* **Problem description**
Turn the text from the line containing "付いてきてくれないか──男の熱意はチーム" through the final line of the rows into a JSON list of strings, one string per line, with blank lines left out.

━━━━━━━━━━━━━━━━━━━━━━━━━━━━━━

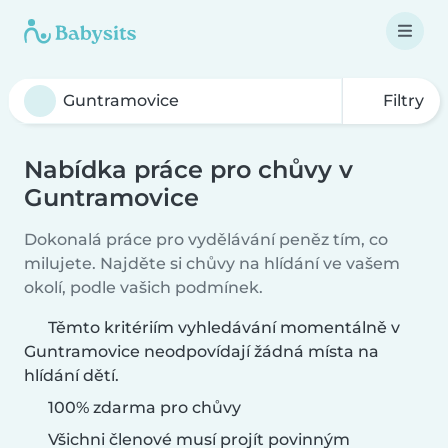
Filtry
Nabídka práce pro chůvy v
Guntramovice
Dokonalá práce pro vydělávání peněz tím, co
milujete. Najděte si chůvy na hlídání ve vašem
okolí, podle vašich podmínek.
Těmto kritériím vyhledávání momentálně v
Guntramovice neodpovídají žádná místa na
hlídání dětí.
100% zdarma pro chůvy
Všichni členové musí projít povinným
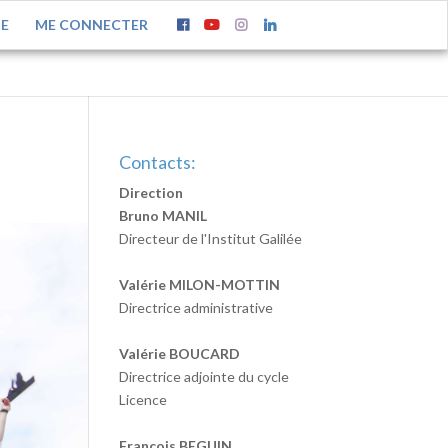
TE
ME CONNECTER
Contacts:
Direction
Bruno MANIL
Directeur de l'Institut Galilée
Valérie MILON-MOTTIN
Directrice administrative
Valérie BOUCARD
Directrice adjointe du cycle
Licence
François BEGUIN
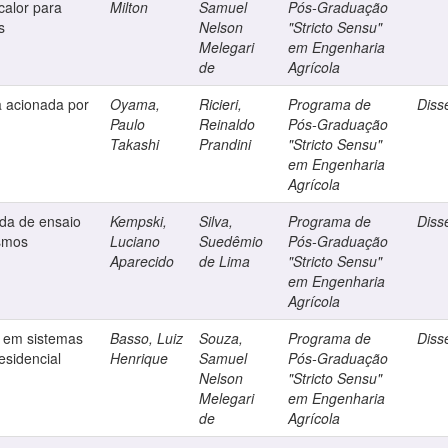
calor para
Milton
Samuel
Pós-Graduação
s
Nelson
"Stricto Sensu"
Melegari
em Engenharia
de
Agrícola
 acionada por
Oyama,
Ricieri,
Programa de
Diss
Paulo
Reinaldo
Pós-Graduação
Takashi
Prandini
"Stricto Sensu"
em Engenharia
Agrícola
da de ensaio
Kempski,
Silva,
Programa de
Diss
ismos
Luciano
Suedêmio
Pós-Graduação
Aparecido
de Lima
"Stricto Sensu"
em Engenharia
Agrícola
r em sistemas
Basso, Luiz
Souza,
Programa de
Diss
esidencial
Henrique
Samuel
Pós-Graduação
Nelson
"Stricto Sensu"
Melegari
em Engenharia
de
Agrícola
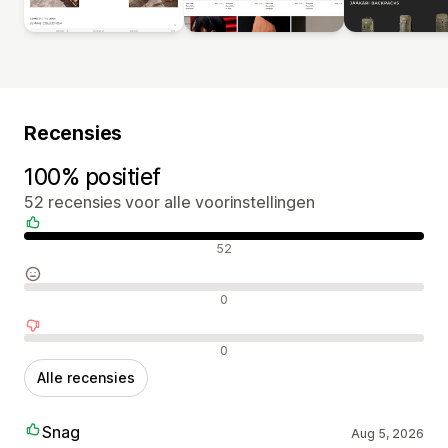
Recensies
100% positief
52 recensies voor alle voorinstellingen
Positieve recensies
52
Neutrale recensies
0
Negatieve recensies
0
Alle recensies
Snag
Aug 5, 2026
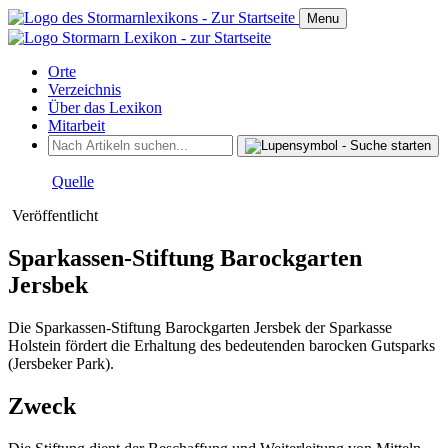
Menu
Orte
Verzeichnis
Über das Lexikon
Mitarbeit
Quelle
Veröffentlicht
Sparkassen-Stiftung Barockgarten
Jersbek
Die Sparkassen-Stiftung Barockgarten Jersbek der Sparkasse
Holstein fördert die Erhaltung des bedeutenden barocken Gutsparks
(Jersbeker Park).
Zweck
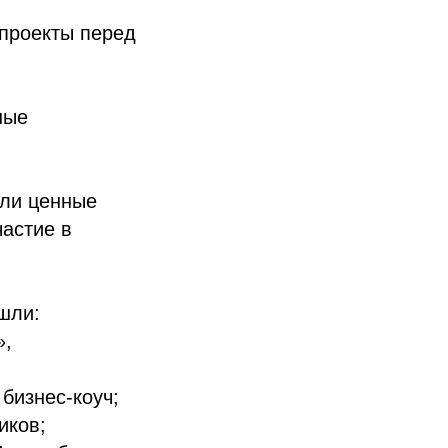
 проекты перед
ные
или ценные
частие в
шли:
»,
бизнес-коуч;
иков;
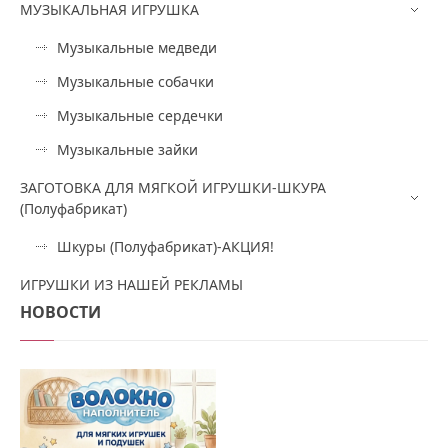
МУЗЫКАЛЬНАЯ ИГРУШКА
Музыкальные медведи
Музыкальные собачки
Музыкальные сердечки
Музыкальные зайки
ЗАГОТОВКА ДЛЯ МЯГКОЙ ИГРУШКИ-ШКУРА
(Полуфабрикат)
Шкуры (Полуфабрикат)-АКЦИЯ!
ИГРУШКИ ИЗ НАШЕЙ РЕКЛАМЫ
НОВОСТИ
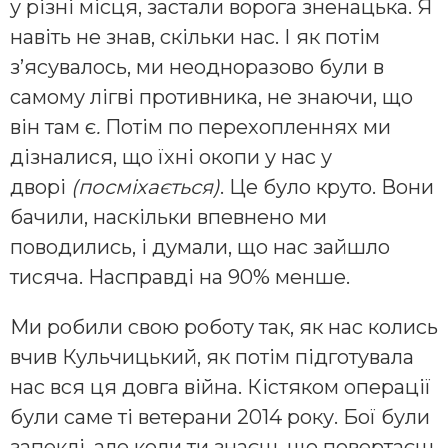
у різні місця, застали ворога зненацька. Я
навіть не знав, скільки нас. І як потім
з’ясувалось, ми неодноразово були в
самому лігві противника, не знаючи, що
він там є
.
Потім по перехопленнях ми
дізналися, що їхні окопи у нас у
дворі
(посміхається)
. Це було круто. Вони
бачили, наскільки впевнено ми
поводились, і думали, що нас зайшло
тисяча. Насправді на 90% менше.
Ми робили свою роботу так, як нас колись
вчив Кульчицький, як потім підготувала
нас вся ця довга війна. Кістяком операції
були саме ті ветерани 2014 року. Бої були
запеклі, але коли ти знаєш, що повертаєш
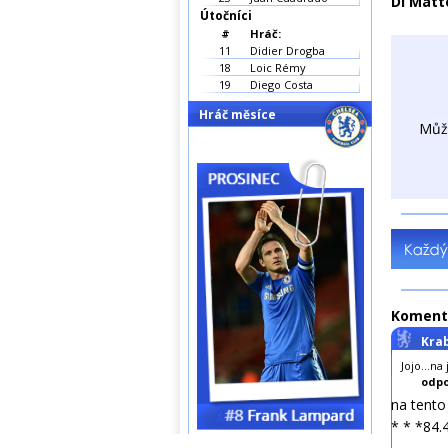
Di Matt
Útočníci
#
Hráč:
11
Didier Drogba
18
Loic Rémy
19
Diego Costa
Hráč měsíce
Můž
Koment
Kra
Jojo...n
odpo
na tent
* * *84.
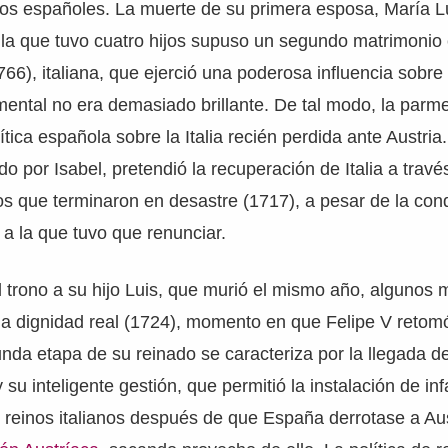
los españoles. La muerte de su primera esposa, María 
la que tuvo cuatro hijos supuso un segundo matrimonio 
66), italiana, que ejerció una poderosa influencia sobre
mental no era demasiado brillante. De tal modo, la parme
ítica española sobre la Italia recién perdida ante Austria.
do por Isabel, pretendió la recuperación de Italia a travé
s que terminaron en desastre (1717), a pesar de la con
 a la que tuvo que renunciar.
l trono a su hijo Luis, que murió el mismo año, alguno
la dignidad real (1724), momento en que Felipe V retomó
unda etapa de su reinado se caracteriza por la llegada de
y su inteligente gestión, que permitió la instalación de in
 reinos italianos después de que España derrotase a Aus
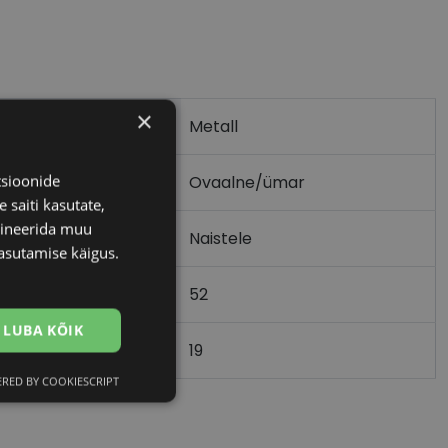
×
Metall
tsioonide
Ovaalne/ümar
 saiti kasutate,
bineerida muu
Naistele
asutamise käigus.
52
m)
LUBA KÕIK
19
)
RED BY COOKIESCRIPT
Eelistused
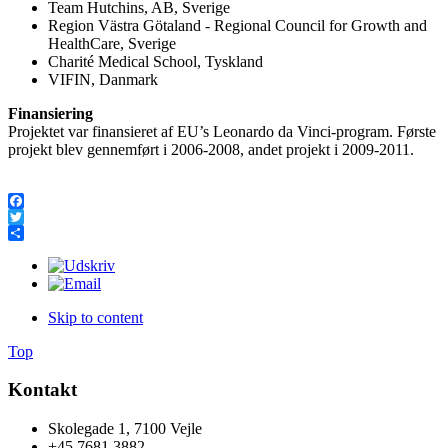
Team Hutchins, AB, Sverige
Region Västra Götaland - Regional Council for Growth and
HealthCare, Sverige
Charité Medical School, Tyskland
VIFIN, Danmark
Finansiering
Projektet var finansieret af EU’s Leonardo da Vinci-program. Første
projekt blev gennemført i 2006-2008, andet projekt i 2009-2011.
Facebook
Twitter
Share
Skip to content
Top
Kontakt
Skolegade 1, 7100 Vejle
+45 7681 3882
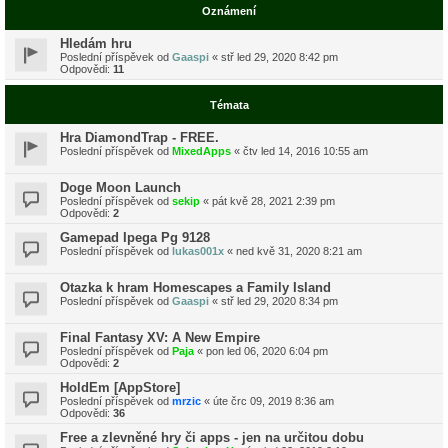
Oznámení
Hledám hru
Poslední příspěvek od
Gaaspi
«
stř led 29, 2020 8:42 pm
Odpovědi:
11
Témata
Hra DiamondTrap - FREE.
Poslední příspěvek od
MixedApps
«
čtv led 14, 2016 10:55 am
Doge Moon Launch
Poslední příspěvek od
sekip
«
pát kvě 28, 2021 2:39 pm
Odpovědi:
2
Gamepad Ipega Pg 9128
Poslední příspěvek od
lukas001x
«
ned kvě 31, 2020 8:21 am
Otazka k hram Homescapes a Family Island
Poslední příspěvek od
Gaaspi
«
stř led 29, 2020 8:34 pm
Final Fantasy XV: A New Empire
Poslední příspěvek od
Paja
«
pon led 06, 2020 6:04 pm
Odpovědi:
2
HoldEm [AppStore]
Poslední příspěvek od
mrzic
«
úte črc 09, 2019 8:36 am
Odpovědi:
36
Free a zlevněné hry či apps - jen na určitou dobu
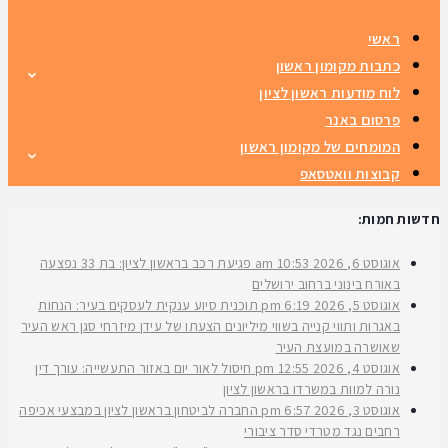
ראשי
כתבות מקומון ראשון
לוח מודעות ראשון לציון
פרסום באנר
המומחים של מקומון ראשון
קבוצות וואטסאפ
חדשות חמות:
אוגוסט 6, 2026
10:53 am
פגיעת רכב בראשון לציון: בת 33 נפצעה
באורח בינוני ברחוב ירושלים
אוגוסט 5, 2026
6:19 pm
תוכנית סיוע ענקית לעסקים בעיר: הנחות
באגרות ותווי קנייה בשווי מיליונים הצעתו של עידן מיזרחי סגן ראש העיר
שאושרה במועצת העיר
אוגוסט 4, 2026
12:55 pm
חיסול לאור יום באזור התעשייה: עורך דין
נורה למוות במשרדו בראשון לציון
אוגוסט 3, 2026
6:57 pm
החברה לביטחון בראשון לציון במבצעי אכיפה
רחבים נגד מטרדי סדר ציבורי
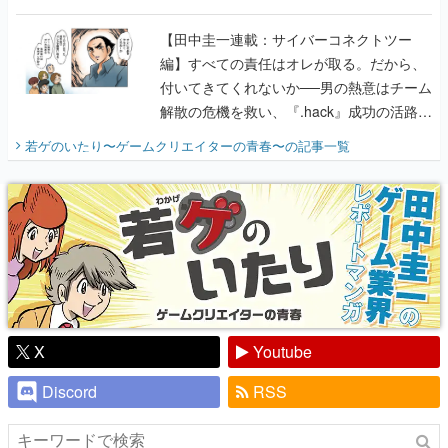
付いてきてくれないか──男の熱意はチーム
解散の危機を救い、『.hack』成功の活路を
開く。業界の快男児・松山 洋に流れる血は
若ゲのいたり〜ゲームクリエイターの青春〜
の記事一覧
『少年ジャンプ』色だった【若ゲのいた
り】
X
Youtube
Discord
RSS
ピックアップ
電ファミのいま読まれている記事ランキング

━━━━━━━━━━━━━━━━━━━━━━━━━━━━━━

* **Worked solution**
[
  "付いてきてくれないか──男の熱意はチーム",
  "解散の危機を救い、『.hack』成功の活路を",
  "開く。業界の快男児・松山 洋に流れる血は",
  "若ゲのいたり〜ゲームクリエイターの青春〜",
  "の記事一覧",
  "『少年ジャンプ』色だった【若ゲのいた",
  "り】",
  "X",
  "Youtube",
  "Discord",
  "RSS",
  "ピックアップ",
  "電ファミのいま読まれている記事ランキング"
]